_TASKS FOR THIS EXERCISE_:
1. Condense the paragraph of the Richmond First Friday article that begins "The sounds of music from multiple venues" into a bulleted list that keeps its main facts.
2. Using the Richmond First Friday article, answer the questions below, putting each answer on its own line with the matching letter.
(a) What is the name of the local fashion brand that opened its first brick-and-mortar location?
(b) In which month does the humid First Friday described in the article take place?
(c) Whose art and merchandise cover the tables set up alongside the stores?
3. Carry on writing the Richmond First Friday article, starting right after its final sentence.

_TEXT SECTION_:
########################################
First Friday brought a new retail streetwear outpost to Richmond’s Arts District — the first brick-and-mortar location for up-and-coming local fashion brand Chilalay.
On a humid October First Friday in Richmond, Virginia, a street that connects different sections of the city together is filled with its residents. Groups of people trotting the sidewalks, coming in and out of stores and restaurants, laughing with one another as they make way for the hundreds of other groups walking on the same strip.
The sounds of music from multiple venues merging and mixing with each other can be heard all around. The doors of almost every store on each block are open to the public, creating a mysterious feeling of wonder for every guest. Alongside these stores sit people behind tables; cloaked and covered with an excessive amount of art and merchandise from some of the more obscure creatives in the city. Conversations about the identity and purpose of these pieces are subtly audible as you walk by; everyone has a story to tell and most have a story to receive.
########################################
_DATASET EXCERPT_:
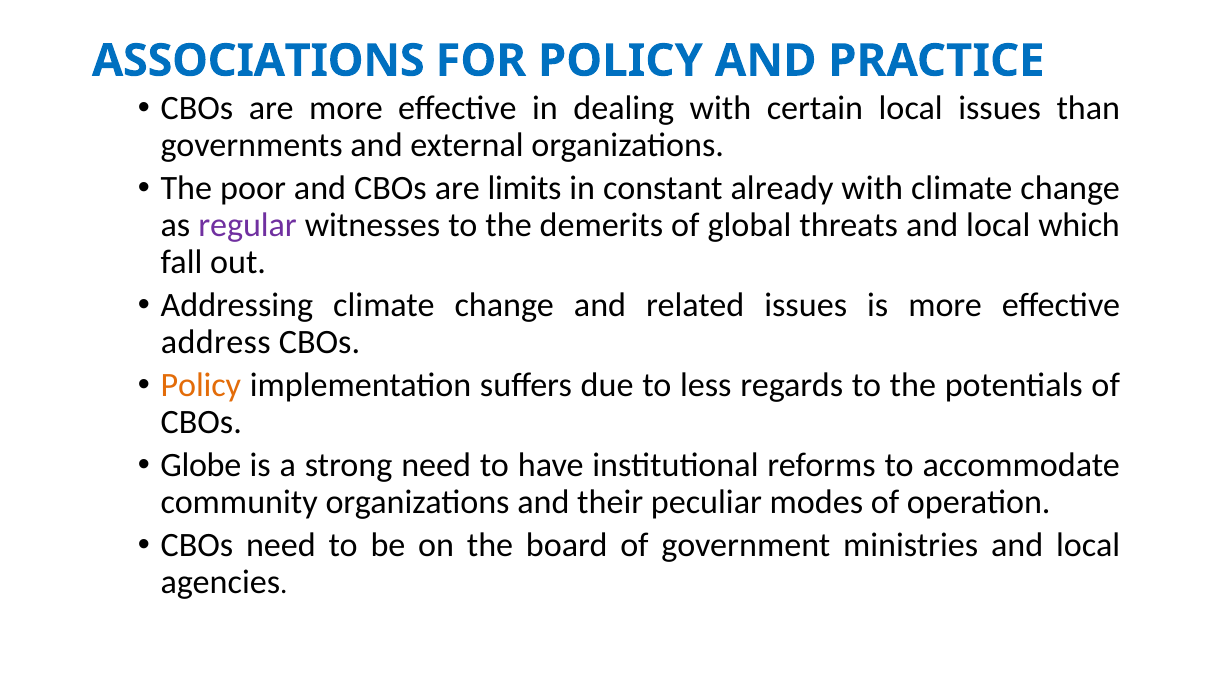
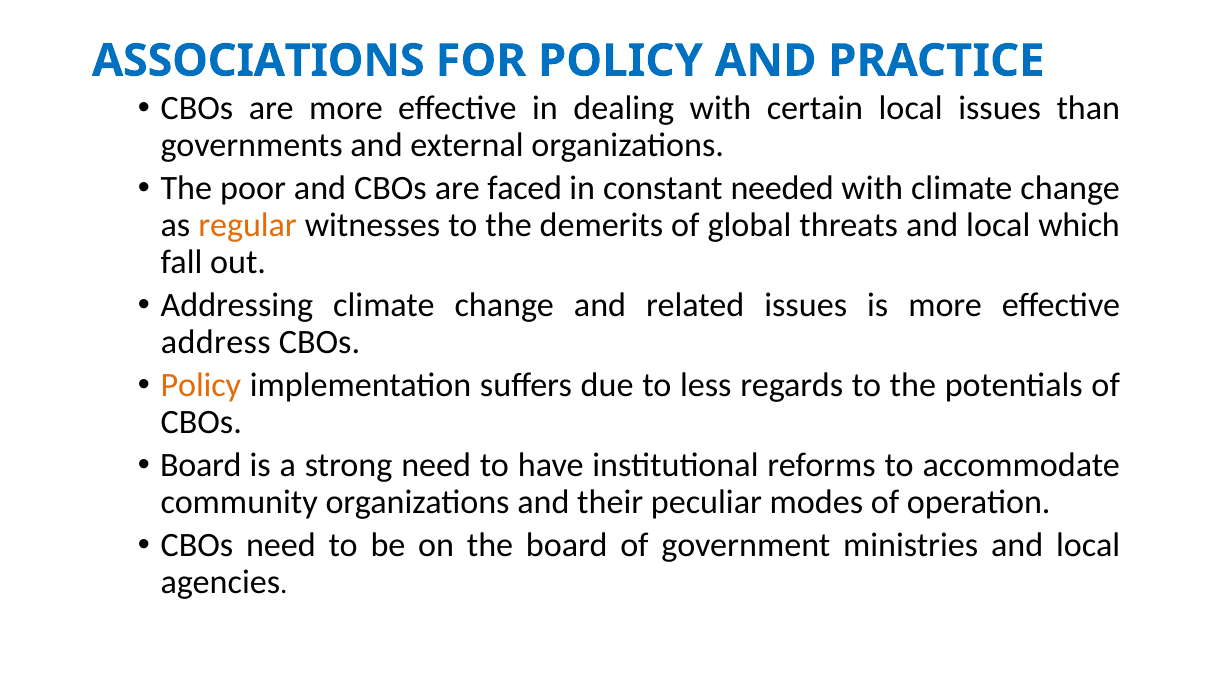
limits: limits -> faced
already: already -> needed
regular colour: purple -> orange
Globe at (201, 466): Globe -> Board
########################################
_ANSWERS TO EACH TASK_:
1.
- Music from multiple venues mixes together and can be heard all around.
- The doors of almost every store on each block are open to the public, giving guests a feeling of wonder.
- People sit behind tables beside the stores, covered with art and merchandise from some of the city's more obscure creatives.
- Passersby can hear conversations about the identity and purpose of these pieces; everyone has a story to tell, and most have one to receive.

2.
(a) Chilalay
(b) October
(c) Some of the more obscure creatives in the city

3.
On one side of the street sits a brand new store. On its front window is a white logo: the word “CHILALAY,” printed above three stars. Small groups of people are walking in and out, opening and holding the doors for others. A DJ sits next to the register spinning popular songs; you see people nodding their heads and singing along with their friends. Others flip through articles of clothing, racing their peers to see who can find their size and who can’t. Faces of a few guests light up, noticing the rarity of each piece as they move from rack to rack; people converse about the store “changing the status quo of Broad St.,” and the revolutionary future it is bringing.
“This location is prime real estate for a lot of spaces that are part of the culture in the city,” said Earl Mack, co-founder of Chilalay. “The immediate radius is filled with popular spaces like Utmost and Round Two. Our store being in the mix of it all is a healthy addition to expand the creativity that’s already here.”
October’s First Friday saw Chilalay experience its birthday grand opening, and have an amazing time. The lights from inside the store shone bright, like far-away stars in space, shedding light and emphasis on the pieces of clothing in the store… and the people inside. What we saw was not only the start of a new creative experience in the city, but also the joy that these native experiences can bring to us in times when we feel there is nothing to be happy about.
“Chilalay means to chill, and not stress out over things that are out of your control,” explains Mack. “The idea is to have a more positive outlook on the obstacles we come across in life.”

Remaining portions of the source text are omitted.